Sahu et al. (2020) used two datasets—Cholec80 and EndoVis 2015—to test their Endo-Sim2Real method for instrument segmentation. TerNaus11 was used as the DNN model for the instrument segmentation task. Kanakatte et al. (2020) proposed a pixel-wise instance segmentation algorithm for the segmentation and localisation of surgical tool using a spatio-temporal deep network, and tested it on Cholec80. Their model used ResNet pre-trained on ImageNet database and Inflated Inception 3D (I3D) pre-trained on the ImageNet and Kinetics datasets (Kay et al., 2017) to capture spatio-temporal features. They also implemented and tested U-Net and Mask R-CNN on their annotated Cholec80 dataset.

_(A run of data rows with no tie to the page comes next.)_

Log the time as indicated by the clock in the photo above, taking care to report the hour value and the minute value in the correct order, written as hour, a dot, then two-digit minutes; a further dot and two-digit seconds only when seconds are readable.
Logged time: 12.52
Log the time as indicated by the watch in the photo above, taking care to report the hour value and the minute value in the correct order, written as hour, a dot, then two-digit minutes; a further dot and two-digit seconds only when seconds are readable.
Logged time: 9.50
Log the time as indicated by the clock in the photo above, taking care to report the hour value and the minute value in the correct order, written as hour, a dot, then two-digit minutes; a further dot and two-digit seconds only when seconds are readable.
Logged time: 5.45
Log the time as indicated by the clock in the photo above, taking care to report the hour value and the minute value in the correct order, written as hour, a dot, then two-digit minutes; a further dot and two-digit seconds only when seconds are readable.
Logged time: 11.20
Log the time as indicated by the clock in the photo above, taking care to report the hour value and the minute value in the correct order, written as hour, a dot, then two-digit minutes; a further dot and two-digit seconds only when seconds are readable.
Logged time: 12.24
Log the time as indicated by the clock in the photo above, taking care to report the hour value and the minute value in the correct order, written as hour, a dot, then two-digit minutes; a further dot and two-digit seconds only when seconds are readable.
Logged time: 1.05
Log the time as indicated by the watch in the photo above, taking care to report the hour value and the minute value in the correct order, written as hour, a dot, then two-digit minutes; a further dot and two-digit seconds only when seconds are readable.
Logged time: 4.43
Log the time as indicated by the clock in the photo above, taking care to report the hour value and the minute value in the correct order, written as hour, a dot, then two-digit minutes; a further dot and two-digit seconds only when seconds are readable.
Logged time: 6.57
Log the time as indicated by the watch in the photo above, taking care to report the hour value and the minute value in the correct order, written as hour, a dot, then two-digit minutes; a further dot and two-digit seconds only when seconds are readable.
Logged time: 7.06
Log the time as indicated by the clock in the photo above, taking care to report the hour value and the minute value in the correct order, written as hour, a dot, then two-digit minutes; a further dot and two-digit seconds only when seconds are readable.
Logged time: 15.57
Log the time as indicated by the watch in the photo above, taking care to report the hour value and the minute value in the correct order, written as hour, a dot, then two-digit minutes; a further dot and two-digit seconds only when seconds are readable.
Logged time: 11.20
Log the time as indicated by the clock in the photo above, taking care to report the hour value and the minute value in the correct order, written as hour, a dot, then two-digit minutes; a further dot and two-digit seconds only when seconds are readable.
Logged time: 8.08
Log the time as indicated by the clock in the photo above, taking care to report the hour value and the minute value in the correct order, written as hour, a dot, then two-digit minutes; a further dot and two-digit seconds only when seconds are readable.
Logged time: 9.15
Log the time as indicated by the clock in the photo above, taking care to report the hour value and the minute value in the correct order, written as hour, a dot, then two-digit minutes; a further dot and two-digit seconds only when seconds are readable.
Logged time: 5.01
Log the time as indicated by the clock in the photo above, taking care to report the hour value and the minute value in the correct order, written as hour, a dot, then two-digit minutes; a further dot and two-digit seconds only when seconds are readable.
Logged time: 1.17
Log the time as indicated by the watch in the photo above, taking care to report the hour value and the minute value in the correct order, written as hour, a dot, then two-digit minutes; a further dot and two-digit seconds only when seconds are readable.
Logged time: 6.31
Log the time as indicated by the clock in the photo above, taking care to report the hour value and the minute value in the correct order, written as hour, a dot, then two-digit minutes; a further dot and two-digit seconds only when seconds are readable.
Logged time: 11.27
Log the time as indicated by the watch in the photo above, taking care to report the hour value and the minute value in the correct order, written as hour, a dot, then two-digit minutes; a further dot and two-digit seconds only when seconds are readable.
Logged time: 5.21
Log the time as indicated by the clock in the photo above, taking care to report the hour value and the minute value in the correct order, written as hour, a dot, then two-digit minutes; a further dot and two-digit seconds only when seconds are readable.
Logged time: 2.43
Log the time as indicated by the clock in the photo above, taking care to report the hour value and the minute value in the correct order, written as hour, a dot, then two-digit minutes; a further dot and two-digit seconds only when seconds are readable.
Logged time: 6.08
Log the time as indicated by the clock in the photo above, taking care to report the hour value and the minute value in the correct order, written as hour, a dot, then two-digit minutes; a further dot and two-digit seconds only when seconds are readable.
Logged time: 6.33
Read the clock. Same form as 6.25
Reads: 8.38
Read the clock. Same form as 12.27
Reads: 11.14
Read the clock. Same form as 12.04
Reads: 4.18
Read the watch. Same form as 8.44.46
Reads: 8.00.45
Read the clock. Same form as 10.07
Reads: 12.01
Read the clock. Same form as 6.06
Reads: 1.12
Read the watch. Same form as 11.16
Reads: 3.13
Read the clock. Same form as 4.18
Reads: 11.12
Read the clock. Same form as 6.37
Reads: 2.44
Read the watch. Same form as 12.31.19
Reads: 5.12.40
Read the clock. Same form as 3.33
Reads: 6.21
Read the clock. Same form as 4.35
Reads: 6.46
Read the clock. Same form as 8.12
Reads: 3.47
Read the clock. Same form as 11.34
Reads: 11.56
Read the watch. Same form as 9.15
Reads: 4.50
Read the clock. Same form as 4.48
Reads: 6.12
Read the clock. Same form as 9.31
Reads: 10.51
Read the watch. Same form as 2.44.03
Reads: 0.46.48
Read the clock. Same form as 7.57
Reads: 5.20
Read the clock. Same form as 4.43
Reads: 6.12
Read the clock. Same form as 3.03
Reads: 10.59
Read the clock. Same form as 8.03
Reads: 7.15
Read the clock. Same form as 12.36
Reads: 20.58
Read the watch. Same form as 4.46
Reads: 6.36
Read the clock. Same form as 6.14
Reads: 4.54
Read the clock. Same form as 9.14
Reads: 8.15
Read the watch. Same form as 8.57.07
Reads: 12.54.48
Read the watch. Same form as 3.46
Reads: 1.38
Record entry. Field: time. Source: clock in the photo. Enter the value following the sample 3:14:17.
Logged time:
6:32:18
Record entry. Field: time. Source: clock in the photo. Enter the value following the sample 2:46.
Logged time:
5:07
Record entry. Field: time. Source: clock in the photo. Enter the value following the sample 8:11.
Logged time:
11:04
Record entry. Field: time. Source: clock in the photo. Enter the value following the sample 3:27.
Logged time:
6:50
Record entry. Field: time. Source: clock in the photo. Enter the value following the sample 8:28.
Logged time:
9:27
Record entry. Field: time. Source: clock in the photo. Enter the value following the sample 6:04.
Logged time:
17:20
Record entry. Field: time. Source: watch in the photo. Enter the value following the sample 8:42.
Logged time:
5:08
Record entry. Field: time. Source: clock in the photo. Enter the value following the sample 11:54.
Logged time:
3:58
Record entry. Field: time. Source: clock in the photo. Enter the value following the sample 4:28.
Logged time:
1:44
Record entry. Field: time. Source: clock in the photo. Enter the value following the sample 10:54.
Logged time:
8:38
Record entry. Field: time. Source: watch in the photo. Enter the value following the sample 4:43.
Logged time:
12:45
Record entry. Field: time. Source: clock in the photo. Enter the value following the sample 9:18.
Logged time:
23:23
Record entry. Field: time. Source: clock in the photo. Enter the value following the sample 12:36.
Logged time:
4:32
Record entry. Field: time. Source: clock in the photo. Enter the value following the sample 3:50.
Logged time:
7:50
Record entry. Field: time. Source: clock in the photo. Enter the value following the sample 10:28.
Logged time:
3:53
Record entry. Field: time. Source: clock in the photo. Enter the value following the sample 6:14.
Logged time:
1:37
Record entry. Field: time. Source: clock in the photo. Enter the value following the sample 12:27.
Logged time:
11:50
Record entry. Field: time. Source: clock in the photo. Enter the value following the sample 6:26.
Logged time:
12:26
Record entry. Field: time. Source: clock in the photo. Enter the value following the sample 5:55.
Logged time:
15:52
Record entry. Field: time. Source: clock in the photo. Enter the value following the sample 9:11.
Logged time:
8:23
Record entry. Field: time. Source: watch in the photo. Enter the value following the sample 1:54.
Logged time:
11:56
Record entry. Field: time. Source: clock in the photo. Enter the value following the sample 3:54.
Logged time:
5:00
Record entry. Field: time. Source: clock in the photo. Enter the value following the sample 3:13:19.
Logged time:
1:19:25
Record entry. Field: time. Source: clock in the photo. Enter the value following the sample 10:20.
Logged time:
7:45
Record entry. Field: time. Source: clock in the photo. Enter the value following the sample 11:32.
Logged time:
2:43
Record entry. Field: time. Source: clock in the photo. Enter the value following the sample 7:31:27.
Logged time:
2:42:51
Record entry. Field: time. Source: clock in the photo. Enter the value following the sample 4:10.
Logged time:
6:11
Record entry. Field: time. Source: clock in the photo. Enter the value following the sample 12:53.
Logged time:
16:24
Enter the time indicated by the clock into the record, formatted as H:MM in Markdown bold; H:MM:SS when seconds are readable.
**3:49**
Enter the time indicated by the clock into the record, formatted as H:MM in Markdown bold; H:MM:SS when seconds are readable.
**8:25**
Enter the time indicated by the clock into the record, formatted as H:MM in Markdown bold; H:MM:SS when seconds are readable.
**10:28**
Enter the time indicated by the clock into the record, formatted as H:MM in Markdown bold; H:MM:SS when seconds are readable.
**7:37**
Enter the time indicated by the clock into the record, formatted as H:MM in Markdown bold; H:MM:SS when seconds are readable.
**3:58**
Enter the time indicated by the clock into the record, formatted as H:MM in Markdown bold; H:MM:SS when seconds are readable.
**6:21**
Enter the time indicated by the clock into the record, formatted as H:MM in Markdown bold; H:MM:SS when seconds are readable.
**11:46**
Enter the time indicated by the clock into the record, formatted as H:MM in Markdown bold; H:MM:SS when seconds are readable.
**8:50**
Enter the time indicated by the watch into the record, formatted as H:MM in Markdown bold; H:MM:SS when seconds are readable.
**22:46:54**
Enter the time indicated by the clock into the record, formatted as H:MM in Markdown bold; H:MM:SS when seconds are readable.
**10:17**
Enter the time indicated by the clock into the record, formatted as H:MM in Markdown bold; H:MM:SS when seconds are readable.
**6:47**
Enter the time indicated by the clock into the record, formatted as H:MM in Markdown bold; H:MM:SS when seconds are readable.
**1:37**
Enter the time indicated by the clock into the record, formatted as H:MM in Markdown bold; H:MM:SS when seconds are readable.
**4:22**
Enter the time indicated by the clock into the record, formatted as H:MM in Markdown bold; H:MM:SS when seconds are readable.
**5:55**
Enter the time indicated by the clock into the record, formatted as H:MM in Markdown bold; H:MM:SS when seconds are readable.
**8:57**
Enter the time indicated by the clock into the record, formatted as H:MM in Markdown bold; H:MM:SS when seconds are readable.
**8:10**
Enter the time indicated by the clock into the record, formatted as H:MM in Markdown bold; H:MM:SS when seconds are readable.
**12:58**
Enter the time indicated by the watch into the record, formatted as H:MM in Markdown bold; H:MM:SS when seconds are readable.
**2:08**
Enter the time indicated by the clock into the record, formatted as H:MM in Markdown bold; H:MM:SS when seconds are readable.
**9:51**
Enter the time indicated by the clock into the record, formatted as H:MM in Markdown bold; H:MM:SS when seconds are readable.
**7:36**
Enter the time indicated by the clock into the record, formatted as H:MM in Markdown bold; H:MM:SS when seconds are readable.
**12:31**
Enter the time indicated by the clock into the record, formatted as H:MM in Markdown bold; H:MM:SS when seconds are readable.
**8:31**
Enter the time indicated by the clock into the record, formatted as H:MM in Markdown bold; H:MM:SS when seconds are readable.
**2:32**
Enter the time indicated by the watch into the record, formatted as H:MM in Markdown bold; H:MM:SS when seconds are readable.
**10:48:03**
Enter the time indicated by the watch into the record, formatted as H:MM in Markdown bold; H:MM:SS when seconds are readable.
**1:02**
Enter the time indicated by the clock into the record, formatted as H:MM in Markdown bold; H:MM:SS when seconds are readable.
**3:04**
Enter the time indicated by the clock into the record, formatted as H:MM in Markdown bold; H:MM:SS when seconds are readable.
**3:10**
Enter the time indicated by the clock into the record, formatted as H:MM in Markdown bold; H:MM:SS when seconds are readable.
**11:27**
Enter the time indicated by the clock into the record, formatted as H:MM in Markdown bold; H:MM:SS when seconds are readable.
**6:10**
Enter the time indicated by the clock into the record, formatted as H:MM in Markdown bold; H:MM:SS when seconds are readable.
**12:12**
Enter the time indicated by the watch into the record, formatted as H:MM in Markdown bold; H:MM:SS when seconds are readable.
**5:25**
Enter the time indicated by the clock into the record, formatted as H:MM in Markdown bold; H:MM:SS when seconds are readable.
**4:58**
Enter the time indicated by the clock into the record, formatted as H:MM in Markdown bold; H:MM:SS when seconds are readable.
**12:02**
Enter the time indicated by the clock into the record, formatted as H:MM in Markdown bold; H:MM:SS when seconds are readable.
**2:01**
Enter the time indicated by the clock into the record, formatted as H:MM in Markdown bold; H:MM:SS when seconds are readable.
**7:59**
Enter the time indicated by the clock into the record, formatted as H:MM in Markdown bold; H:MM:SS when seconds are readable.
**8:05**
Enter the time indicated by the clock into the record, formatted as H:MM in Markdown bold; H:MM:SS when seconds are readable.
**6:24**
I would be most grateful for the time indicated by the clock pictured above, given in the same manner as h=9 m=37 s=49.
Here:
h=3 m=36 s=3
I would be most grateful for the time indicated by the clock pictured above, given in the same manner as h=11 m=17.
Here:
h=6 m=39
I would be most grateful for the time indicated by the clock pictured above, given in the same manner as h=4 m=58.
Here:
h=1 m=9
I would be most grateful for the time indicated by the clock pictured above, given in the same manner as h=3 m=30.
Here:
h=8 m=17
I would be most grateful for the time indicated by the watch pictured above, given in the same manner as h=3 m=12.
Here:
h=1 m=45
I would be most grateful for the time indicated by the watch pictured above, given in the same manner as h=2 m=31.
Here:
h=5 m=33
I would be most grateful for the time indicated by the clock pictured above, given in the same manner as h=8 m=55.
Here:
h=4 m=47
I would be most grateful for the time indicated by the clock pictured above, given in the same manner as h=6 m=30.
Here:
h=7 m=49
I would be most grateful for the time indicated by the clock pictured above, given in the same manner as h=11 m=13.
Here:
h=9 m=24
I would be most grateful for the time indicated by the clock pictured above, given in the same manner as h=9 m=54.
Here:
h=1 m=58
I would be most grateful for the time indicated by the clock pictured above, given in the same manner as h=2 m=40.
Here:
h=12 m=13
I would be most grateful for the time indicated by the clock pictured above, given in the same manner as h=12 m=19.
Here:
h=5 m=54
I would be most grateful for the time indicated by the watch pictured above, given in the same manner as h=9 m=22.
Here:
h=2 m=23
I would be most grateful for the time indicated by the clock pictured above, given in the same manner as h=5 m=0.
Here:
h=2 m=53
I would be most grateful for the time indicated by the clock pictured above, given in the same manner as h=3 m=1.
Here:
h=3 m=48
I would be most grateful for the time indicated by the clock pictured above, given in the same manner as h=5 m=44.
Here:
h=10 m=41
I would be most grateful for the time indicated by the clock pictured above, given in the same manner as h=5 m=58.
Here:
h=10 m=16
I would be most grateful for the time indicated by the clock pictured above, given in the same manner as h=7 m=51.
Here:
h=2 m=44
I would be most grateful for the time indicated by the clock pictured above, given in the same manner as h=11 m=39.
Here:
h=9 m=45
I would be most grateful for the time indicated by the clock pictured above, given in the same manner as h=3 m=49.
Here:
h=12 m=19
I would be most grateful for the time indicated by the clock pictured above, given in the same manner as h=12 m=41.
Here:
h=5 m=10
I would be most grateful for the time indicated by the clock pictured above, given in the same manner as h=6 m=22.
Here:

9 Tool Pose Estimation Research

Laina et al. (2017) modelled the tool segmentation and pose estimation problem as a heatmap regression where every pixel represented a confidence proportional to its proximity to the correct landmark location. For encoding, ResNet-50 pre-trained on ImageNet was used and three different CNN variants were defined for the decoding task. The model was tested on the RMIT and EndoVis 2015 datasets. Du et al. (2018) added detailed annotations to existing labels for the RMIT and EndoVis 2015 datasets, and tested a framework with a fully convolutional detection-regression network for articulated multi-instrument 2-D pose estimation. Kayhan et al. (2019) proposed a lightweight deep attention based network architecture and evaluated three SSL algorithms for a deep attention based semi-supervised 2D-pose estimation method for urgical instruments: mean teacher, virtual adversarial training and pseudo-labelling. Analysis was conducted n the RMIT and EndoVis 2015 datasets. A modified U-Net architecture (DAU-Net) that made use of attention echanisms was used to find each tool joint location via a heatmap output channel.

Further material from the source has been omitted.